The in silico analysis of the effects of this substitution revealed a change of the electrostatic potential on the surface of PrP. The acidic properties conferred by this residue disturb this region introducing a positively charged residue that might hamper PrP conversion. To fully evaluate this possibility, mouse cell PMCA studies were conducted based on the expression of the desired Asn158Asp or Asn158Glu substitutions (Asn163Asp or Asn163Glu in domestic dog PrP numbering, respectively). When compared to the wild-type Asn158 mouse PrP it was clearly shown that the presence of an acidic residue in this position hindered its misfolding propagation ability and blocks the propagation over the wild-type mouse protein. In this way, the fact that domestic dogs present a polymorphism at position 163 being in both cases an acidic residue supports the notion that the change in surface electrostatic potential might be directly involved in the resistance to misfolding.
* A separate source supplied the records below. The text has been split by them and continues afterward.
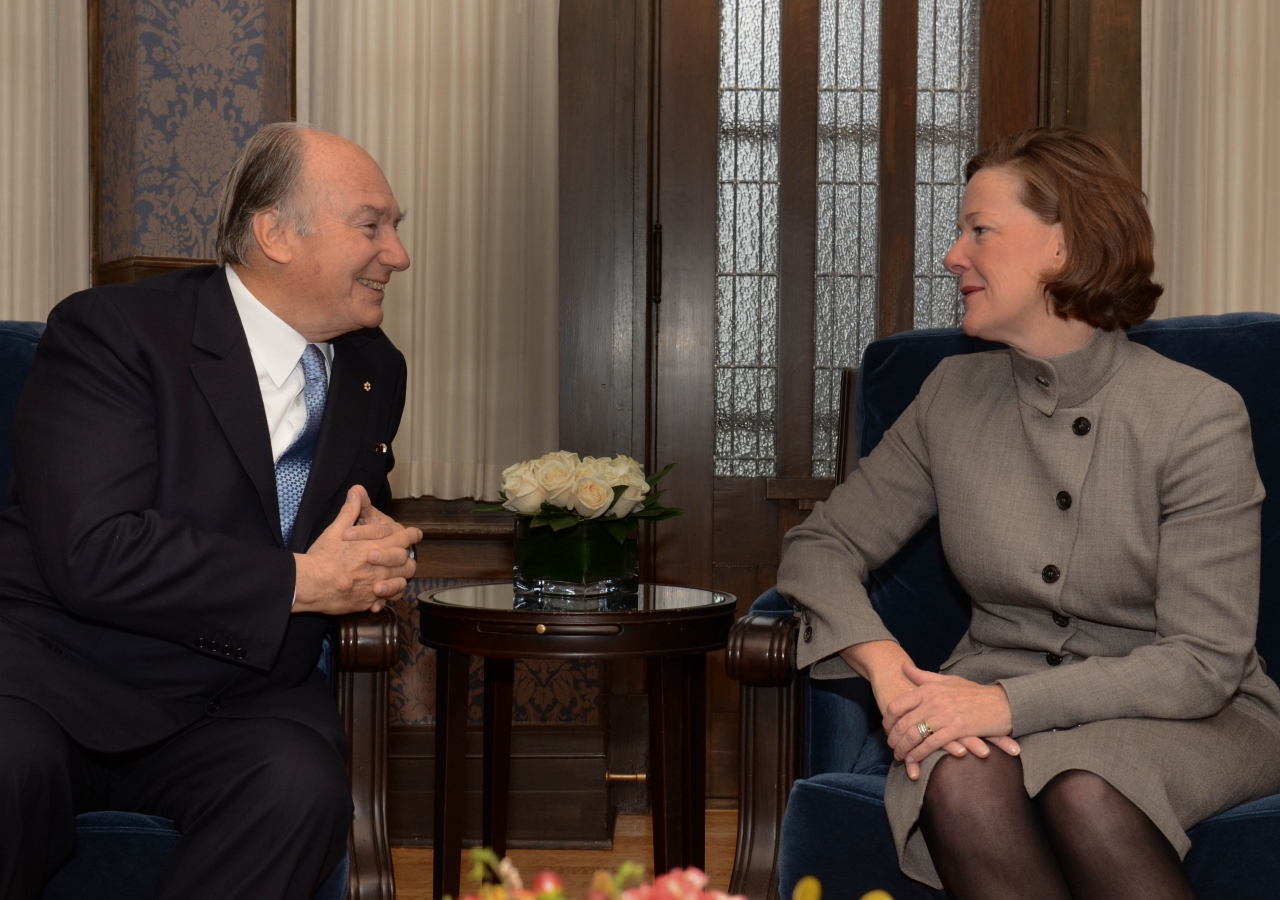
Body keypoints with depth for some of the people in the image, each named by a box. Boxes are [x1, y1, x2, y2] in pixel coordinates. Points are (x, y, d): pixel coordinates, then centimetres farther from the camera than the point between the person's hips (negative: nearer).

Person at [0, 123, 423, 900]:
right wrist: (300, 581, -16)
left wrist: (374, 553, 1)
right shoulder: (110, 330, -8)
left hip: (238, 701, 5)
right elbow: (90, 555, -19)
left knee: (303, 788, -30)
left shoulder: (375, 371, 13)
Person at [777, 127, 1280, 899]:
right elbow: (822, 546, 6)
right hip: (999, 701, 3)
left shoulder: (1199, 415, -10)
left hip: (1186, 718, -2)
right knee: (961, 784, -33)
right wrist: (888, 668, -15)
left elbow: (1204, 662, -13)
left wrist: (1010, 703, -24)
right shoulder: (953, 395, 4)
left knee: (1084, 789, -36)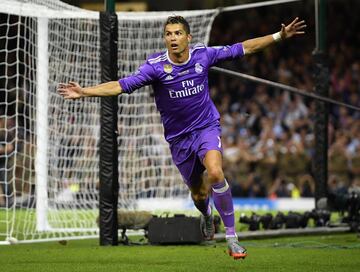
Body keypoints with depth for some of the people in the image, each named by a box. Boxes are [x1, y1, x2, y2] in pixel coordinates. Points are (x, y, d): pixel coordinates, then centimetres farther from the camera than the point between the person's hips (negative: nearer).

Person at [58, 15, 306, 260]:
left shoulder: (203, 55, -9)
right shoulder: (155, 66, -14)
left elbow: (243, 48, 1)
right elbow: (122, 85, -20)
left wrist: (280, 36, 1)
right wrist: (84, 92, -30)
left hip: (207, 127, -1)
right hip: (179, 137, 1)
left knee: (215, 173, -29)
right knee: (199, 194, 12)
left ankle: (231, 236, -20)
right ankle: (207, 215, 53)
Moreover, it suggests that it is an evolutionarily favored element because if was not pivotal, its reversion to the highly conserved Asn or random genetic drift to any other amino acid would be more likely to have occurred.

The in vitro data presented in the work published in PLoS pathogens [Citation1] clearly suggested that one single residue could be the responsible for the absence of reported TSEs in canines and the experiments performed in vivo completely support this observation. A new transgenic mouse model expressing murine PrP with the unique substitution Asn158Asp was generated and in vivo transmission studies using mouse-adapted prion strains failed to cause disease, indicating that this specific amino acid substitution prevented mouse PrP from misfolding. Nonetheless, there are still two key studies required to undoubtedly proof the pivotal role of this substitution in the resistance of canids to TSEs: i) experimental challenge of animal models expressing dog PrP with different prion strains and ii) comparison of the susceptibility of the animal models from the above study with the experimental challenge of an animal model expressing dog PrP with Asn163 inoculated with the same prion strains (both studies are currently ongoing).
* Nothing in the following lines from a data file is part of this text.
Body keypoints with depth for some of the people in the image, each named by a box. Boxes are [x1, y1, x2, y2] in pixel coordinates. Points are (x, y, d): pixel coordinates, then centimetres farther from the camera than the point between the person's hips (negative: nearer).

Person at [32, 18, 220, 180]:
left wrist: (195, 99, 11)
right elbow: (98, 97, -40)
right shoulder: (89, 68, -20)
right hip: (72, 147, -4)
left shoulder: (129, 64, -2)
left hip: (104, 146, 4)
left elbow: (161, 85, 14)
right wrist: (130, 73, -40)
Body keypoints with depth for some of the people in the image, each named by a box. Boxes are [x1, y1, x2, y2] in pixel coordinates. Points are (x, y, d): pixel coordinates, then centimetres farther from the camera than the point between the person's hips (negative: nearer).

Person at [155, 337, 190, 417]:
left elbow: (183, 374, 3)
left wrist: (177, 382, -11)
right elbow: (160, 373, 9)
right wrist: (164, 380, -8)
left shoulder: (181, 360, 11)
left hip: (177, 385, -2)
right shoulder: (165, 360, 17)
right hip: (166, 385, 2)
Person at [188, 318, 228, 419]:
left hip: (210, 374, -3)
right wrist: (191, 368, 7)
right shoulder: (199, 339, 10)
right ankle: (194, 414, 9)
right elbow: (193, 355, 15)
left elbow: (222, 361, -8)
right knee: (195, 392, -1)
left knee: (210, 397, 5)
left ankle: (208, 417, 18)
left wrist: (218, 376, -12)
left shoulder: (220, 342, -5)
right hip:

One of the main interests of protective mutations is to understand the structural basis of the inability to propagate prions to provide key insights into prion propagation and the development of rational therapies. The potential dominant-negative effect of the mouse Asp158 mutated PrP over the wild-type protein has been further investigated in transgenic mice co-expressing both proteins. The dramatic increase of the survival time of this animal model after inoculation with different mouse-adapted prion strains clearly indicate a dominant-negative effect and makes this naturally occurring mutation a promising candidate for gene therapy strategies for the treatment of TSEs [Citation27]. However, the technology available nowadays does not permit the direct implementation of dominant-negative PrPs as therapeutic strategy since it implicates performing gene therapy on the central nervous system (CNS) or direct injection of recombinant PrP in the brain. Nonetheless, dominant-negative proteins offer a unique opportunity to study the structural characteristics of PrPs that cannot misfold into a pathogenic form allowing the design of small molecules that could mimic the protective effect.
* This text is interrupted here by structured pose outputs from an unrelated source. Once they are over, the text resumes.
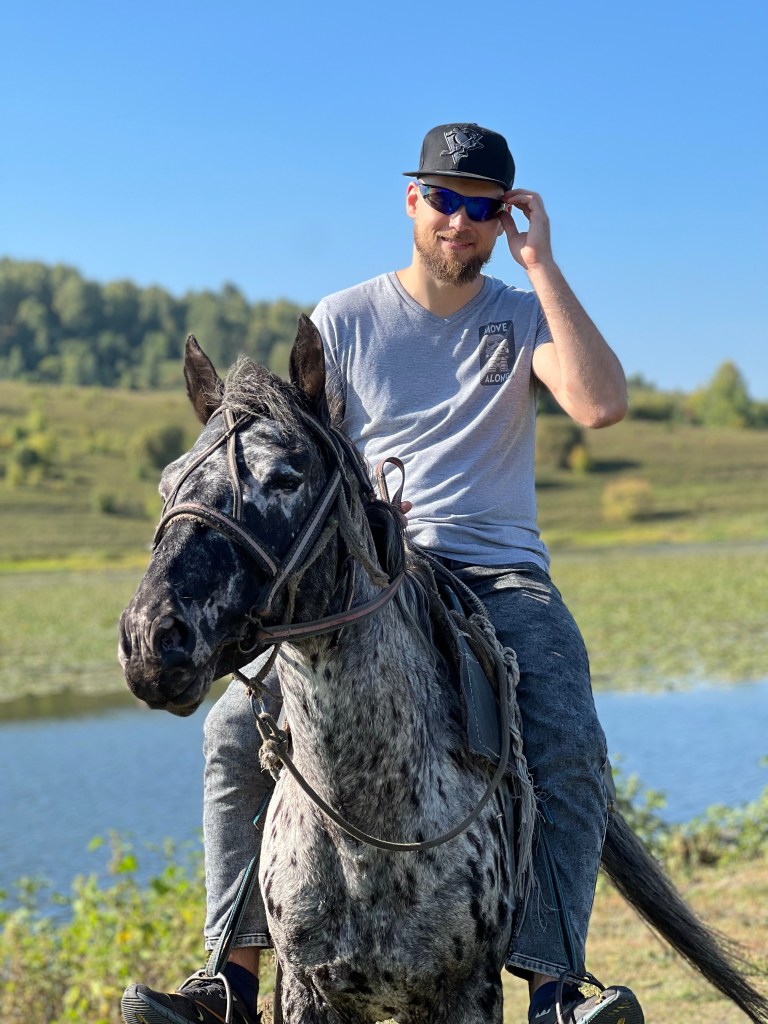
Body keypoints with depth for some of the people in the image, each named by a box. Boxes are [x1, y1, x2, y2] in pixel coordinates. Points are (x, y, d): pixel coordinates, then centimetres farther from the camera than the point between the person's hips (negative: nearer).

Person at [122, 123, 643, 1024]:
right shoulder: (343, 322, 8)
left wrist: (542, 265, -11)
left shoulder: (524, 317, 7)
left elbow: (601, 405, -13)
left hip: (500, 573, 0)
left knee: (570, 746, -28)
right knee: (238, 726, -20)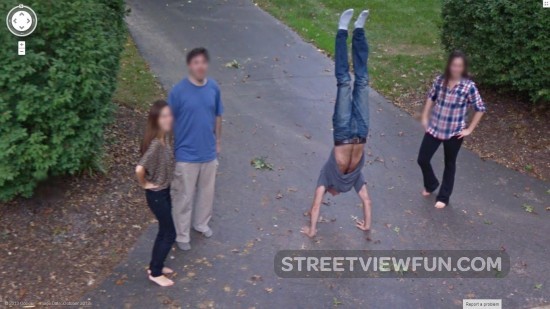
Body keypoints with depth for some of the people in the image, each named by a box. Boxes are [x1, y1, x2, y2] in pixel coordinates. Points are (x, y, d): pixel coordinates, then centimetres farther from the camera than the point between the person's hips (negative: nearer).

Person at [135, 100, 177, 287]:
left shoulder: (165, 136, -2)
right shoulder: (155, 143, -30)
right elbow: (139, 169, -38)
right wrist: (144, 184, -20)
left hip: (165, 190, 8)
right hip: (156, 194, -8)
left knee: (164, 231, 21)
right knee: (170, 234, 4)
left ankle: (155, 266, 38)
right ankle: (155, 273, 21)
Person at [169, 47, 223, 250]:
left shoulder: (214, 88, -3)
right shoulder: (178, 91, -16)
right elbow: (170, 122, -9)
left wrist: (218, 142, 14)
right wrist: (170, 150, -6)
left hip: (209, 152, 4)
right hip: (186, 154, -4)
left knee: (207, 192, 21)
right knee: (184, 196, 9)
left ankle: (201, 223, 45)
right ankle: (182, 235, 28)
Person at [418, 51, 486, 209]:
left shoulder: (469, 86, -15)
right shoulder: (439, 80, -5)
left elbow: (480, 108, -7)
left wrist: (469, 129, -7)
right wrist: (424, 117, 7)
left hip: (454, 133, -3)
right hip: (434, 128, 3)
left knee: (449, 164, 12)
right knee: (422, 159, 6)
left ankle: (443, 197, 29)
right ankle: (431, 184, 36)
Altogether, these data explain why canines fed with identical food than phylogenetically close species and/or deeply exposed to infectious prions by consuming TSE affected animals such as sheep, cattle or deer are highly resistant to TSEs. And importantly, it may be the second evidence (after the observation of the protective effect of Gly127Val in human PrP) of a prion-driven evolutionary adaptation leading towards prion resistant species.

Disclosure of potential conflicts of interest

No potential conflicts of interest were disclosed.

Additional information

Funding

This work was supported by Ministerio de Economía y Competitividad (AGL2015-65046-C2-1-R).